There are no commentators on the WCF I know of who argue that the phrase "kept pure in all ages" means only texts in use. The phrase must be interpreted in the light of the Roman Catholic claim that the original Hebrew and Greek manuscripts were corrupt and only the Latin Vulgate is the pure authentic version (see William Whitaker's Disputations for the best dismantling of the RCC position). The phrase, in other words, is not actually a text-critical phrase, but an expression about versions versus the original.I would argue the every paragraph of Chapter 1 of the Confession presupposes providential preservation extending only to texts in use and custody of the churches, and NOT to texts buried in the desert for hundreds or thousands of years. You can’t appeal to a non-existent authority. As soon as you allow some “new discovery” (I.e. with no history of use throughout the ages) to replace what has been commonly received and used, there’s in theory no foundation to reject a radically altered text of Romans or a gospel according to Bartholomew when dug up tomorrow and is “ancient and reliable”.

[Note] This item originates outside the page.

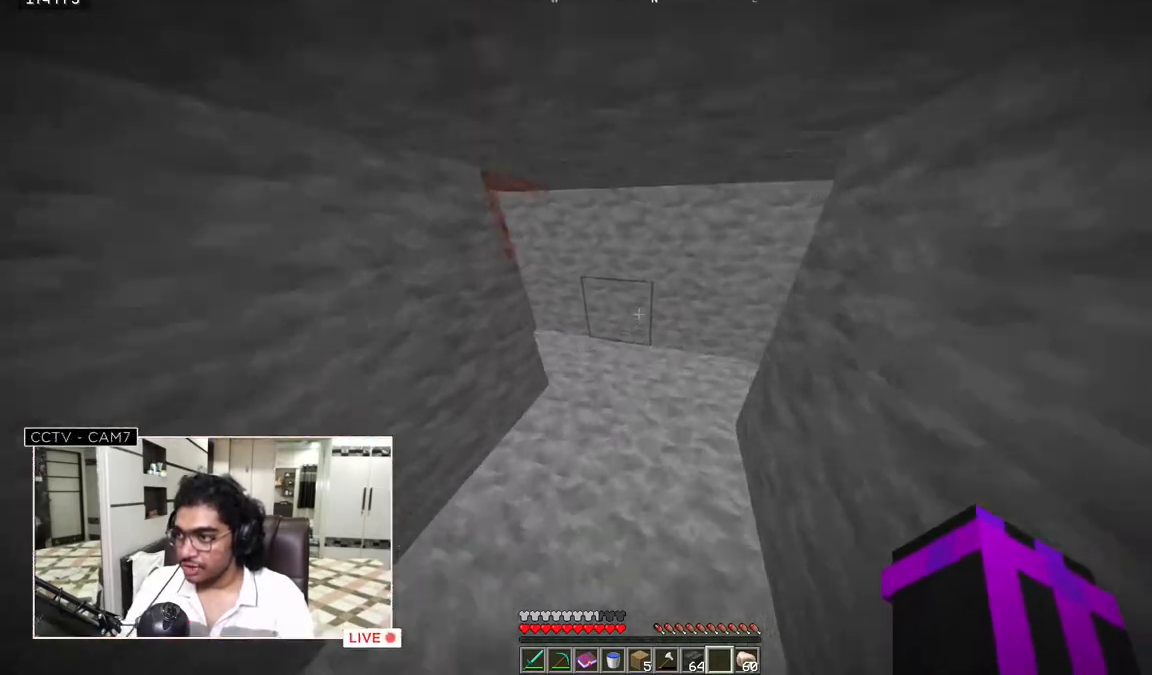
{"keys": ["w"], "mouse": [], "events": []}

Now, I’m not a purist in terms of taking Scrivener’s 1881 or Stephen’s 1550 etc. as THE word of God over against others in the TR tradition, and think there is still a place for textual criticism but within the bounds of the received texts. Since the Printing Press and the reformation and the textual work of our orthodox church forefathers in that era, the locus of textual examination largely shifted from mss to printed editions, because that’s what church then used and propagated. I think one could hold an MT position within a “received” framework as well (not just an evidentialist approach of counting noses, and also must account for the printed editions and not reverting solely to mss).
I’m also not KJV only, and recognize the authority and authenticity of other translations within the reformed tradition, like Tyndale, Geneva, etc. Neither do I think Bibles outside the TR lack all authority, but at the points of discrepancy the true word is to be found in the TR. We use the NLT a lot in our family devotions, particularly through the OT and the gospels.

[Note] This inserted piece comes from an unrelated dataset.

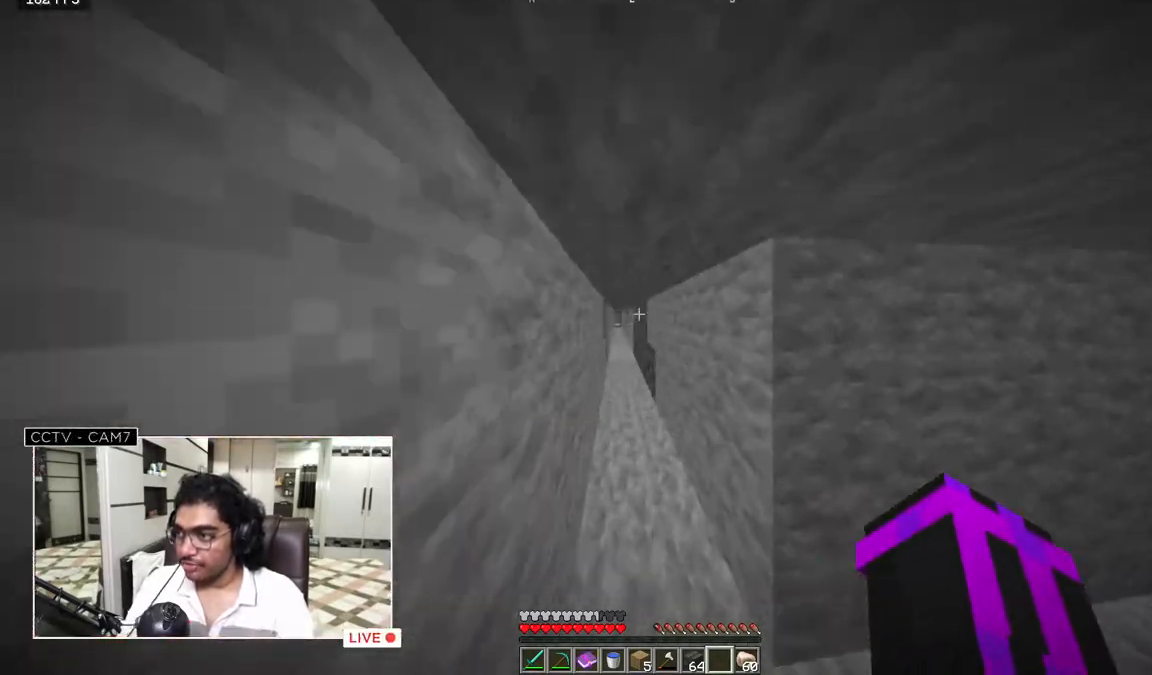
{"keys": ["w"], "mouse": [], "events": []}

@greenbaggins , I love your last paragraph in #14!
So I took TC from Maurice Robinson but was more influenced by David Alan Black. He studied under Harry Sturz who made a good case for the Byzantine text being an ancient witness. Dr. Black would say almost verbatim with you that geographical dispersion is primary and internal evidence is only cobberative but not decisive/probative.I haven't even read Sturz, but I will have to now! I didn't know there was anyone else who thought like I do on TC.